◆ Permintaan Pekerjaan A
Menurut teks tentang hubungan dengan kerabat, mengapa kerabat akan berkenan mendengar omongan dan menerima nasehat kita jika kita rajin berbuat baik kepada mereka? Jelaskan dalam satu sampai tiga kalimat.
◆ Permintaan Pekerjaan B
Teruskan teks tentang hubungan dengan kerabat, dimulai sesudah kalimat terakhir yang ditampilkan.

◆ Teks yang Ditampilkan
|---|

Berbuat baik terhadap kerabat, selain berpahala besar, juga merupakan sarana manjur untuk mendakwahi mereka. Andaikan kita rajin menyambung silaturrahim, gemar memberi dan berbagi dengan kerabat, selalu menanyakan kondisi dan kabar mereka, menyertai kebahagiaan dan kesedihan mereka; tentu mereka akan berkenan mendengar apa yang kita omongkan serta menerima nasehat kita; sebab mereka merasakan kasih sayang dan perhatian ekstra kepada mereka.
3. Saling memaafkan kesalahan
Dalam kehidupan bersama kerabat, kadangkala timbul gesekan dan riak-riak kecil antar anggota keluarga. Ini merupakan suatu hal yang amat wajar. Sebab manusia merupakan sosok yang tidak lepas dari salah dan alpa. Namun fenomena itu akan berubah menjadi tidak wajar manakala luka yang muncul akibat kekeliruan tersebut tetap dipelihara dan tidak segera diobati dengan saling memaafkan.
Betapa banyak keluarga besar yang terbelah menjadi dua, hanya akibat merasa gengsi untuk memaafkan kesalahan-kesalahan sepele. Padahal karakter pemaaf merupakan salah satu sifat mulia yang amat dianjurkan dalam Islam.

|---|

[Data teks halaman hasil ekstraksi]
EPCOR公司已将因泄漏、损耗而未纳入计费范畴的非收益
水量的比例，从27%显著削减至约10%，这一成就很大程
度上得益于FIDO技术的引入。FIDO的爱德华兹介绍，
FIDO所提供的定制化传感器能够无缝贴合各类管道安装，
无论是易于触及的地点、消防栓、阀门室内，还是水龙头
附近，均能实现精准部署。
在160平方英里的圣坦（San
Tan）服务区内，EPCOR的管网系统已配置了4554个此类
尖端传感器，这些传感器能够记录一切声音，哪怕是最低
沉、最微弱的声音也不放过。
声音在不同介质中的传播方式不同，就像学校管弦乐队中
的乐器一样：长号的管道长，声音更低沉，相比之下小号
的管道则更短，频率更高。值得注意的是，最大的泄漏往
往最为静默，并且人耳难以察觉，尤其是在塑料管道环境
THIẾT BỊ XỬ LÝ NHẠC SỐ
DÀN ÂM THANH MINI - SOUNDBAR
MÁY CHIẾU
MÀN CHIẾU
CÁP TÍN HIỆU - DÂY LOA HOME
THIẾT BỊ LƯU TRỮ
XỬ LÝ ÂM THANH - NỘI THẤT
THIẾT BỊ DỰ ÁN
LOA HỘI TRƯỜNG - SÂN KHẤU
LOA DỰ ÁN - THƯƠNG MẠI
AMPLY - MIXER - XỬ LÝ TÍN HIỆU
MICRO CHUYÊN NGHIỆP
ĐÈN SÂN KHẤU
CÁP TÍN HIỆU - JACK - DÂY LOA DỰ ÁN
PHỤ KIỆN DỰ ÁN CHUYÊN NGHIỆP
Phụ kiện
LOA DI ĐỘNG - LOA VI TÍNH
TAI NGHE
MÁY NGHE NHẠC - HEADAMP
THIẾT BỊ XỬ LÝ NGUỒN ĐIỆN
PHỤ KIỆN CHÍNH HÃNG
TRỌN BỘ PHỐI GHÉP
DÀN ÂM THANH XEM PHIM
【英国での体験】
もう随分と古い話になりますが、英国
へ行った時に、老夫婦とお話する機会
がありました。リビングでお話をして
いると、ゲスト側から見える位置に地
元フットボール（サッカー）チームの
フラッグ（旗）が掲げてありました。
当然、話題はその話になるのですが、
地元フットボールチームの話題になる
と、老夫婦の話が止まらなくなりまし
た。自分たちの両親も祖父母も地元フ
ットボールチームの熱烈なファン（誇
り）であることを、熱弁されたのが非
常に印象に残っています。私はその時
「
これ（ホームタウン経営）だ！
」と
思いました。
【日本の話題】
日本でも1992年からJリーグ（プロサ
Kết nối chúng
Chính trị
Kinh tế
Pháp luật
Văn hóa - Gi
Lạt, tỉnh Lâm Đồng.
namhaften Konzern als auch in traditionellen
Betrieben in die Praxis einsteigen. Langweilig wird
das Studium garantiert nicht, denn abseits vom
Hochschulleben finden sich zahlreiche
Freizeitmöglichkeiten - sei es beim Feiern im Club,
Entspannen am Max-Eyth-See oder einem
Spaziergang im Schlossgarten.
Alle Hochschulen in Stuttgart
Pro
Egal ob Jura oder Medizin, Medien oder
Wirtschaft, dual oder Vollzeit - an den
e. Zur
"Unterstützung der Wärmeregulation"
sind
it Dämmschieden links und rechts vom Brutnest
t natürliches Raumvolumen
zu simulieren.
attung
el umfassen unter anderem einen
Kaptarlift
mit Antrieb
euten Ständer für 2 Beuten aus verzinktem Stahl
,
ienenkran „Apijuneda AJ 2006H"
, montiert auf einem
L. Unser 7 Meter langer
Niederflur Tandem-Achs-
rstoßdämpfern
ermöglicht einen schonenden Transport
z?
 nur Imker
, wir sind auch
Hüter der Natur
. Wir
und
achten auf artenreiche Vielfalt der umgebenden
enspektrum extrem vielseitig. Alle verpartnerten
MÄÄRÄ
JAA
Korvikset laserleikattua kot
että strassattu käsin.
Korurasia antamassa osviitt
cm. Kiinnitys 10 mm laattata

|---|

◆ Bagian Jawaban A
Karena mereka merasakan kasih sayang dan perhatian ekstra dari kita. Perhatian itu tampak ketika kita menyambung silaturrahim, memberi dan berbagi, menanyakan kondisi serta kabar mereka, dan menyertai kebahagiaan maupun kesedihan mereka.

◆ Bagian Jawaban B
Allah ta’ala berfirman,
“خُذِ الْعَفْوَ وَأْمُرْ بِالْعُرْفِ وَأَعْرِضْ عَنِ الْجَاهِلِينَ”.
Artinya: “Jadilah pemaaf dan suruhlah orang mengerjakan kebajikan, serta jangan pedulikan orang-orang jahil”. QS. Al-A’raf: 199.
Silaturrahmi yang syar’i.
Walaupun silaturrahmi adalah perbuatan mulia, namun ada rambu-rambu yang harus diperhatikan agar silaturrahmi kita tidak bertentangan dengan syariat.
1. Fanatisme
Ketika salah dalam memahami silaturrahmi, banyak orang yang akhirnya justru terjatuh dalam bahaya yang besar yaitu fanatisme. Kekerabatan memang alasan yang paling tepat untuk menumbuhkan fanatisme. Sehingga beranggapan bahwa membela kerabat yang berbuat salah adalah merupakan bentuk menjaga silaturrahmi. Faktor inilah juga yang menjadikan menyebabkan timbulnya banyak perpecahan dalam tubuh masyarakat.
Memang, agama juga mengajarkan fanatisme, tapi fanatisme terhadap kebenaran yang berlandaskan kepada Al Qur’an dan Sunnah. Bukan atas dasar hubungan kerabat semata.
2. Lunturnya sikap adil.
Hal ini terjadi manakala ada saudara atau kerabat yang berbuat salah, karena rasa sungkan atau pekewuh, maka kita ttdak mengingatkan atau menegurnya karena khawatir hal itu akan meretakkan hubungan antara kita dengan saudara.
Dalam kondisi seperti ini, keimanan kita diuji; apakah akan mementingkan keridhaan Allah atau pujian manusia?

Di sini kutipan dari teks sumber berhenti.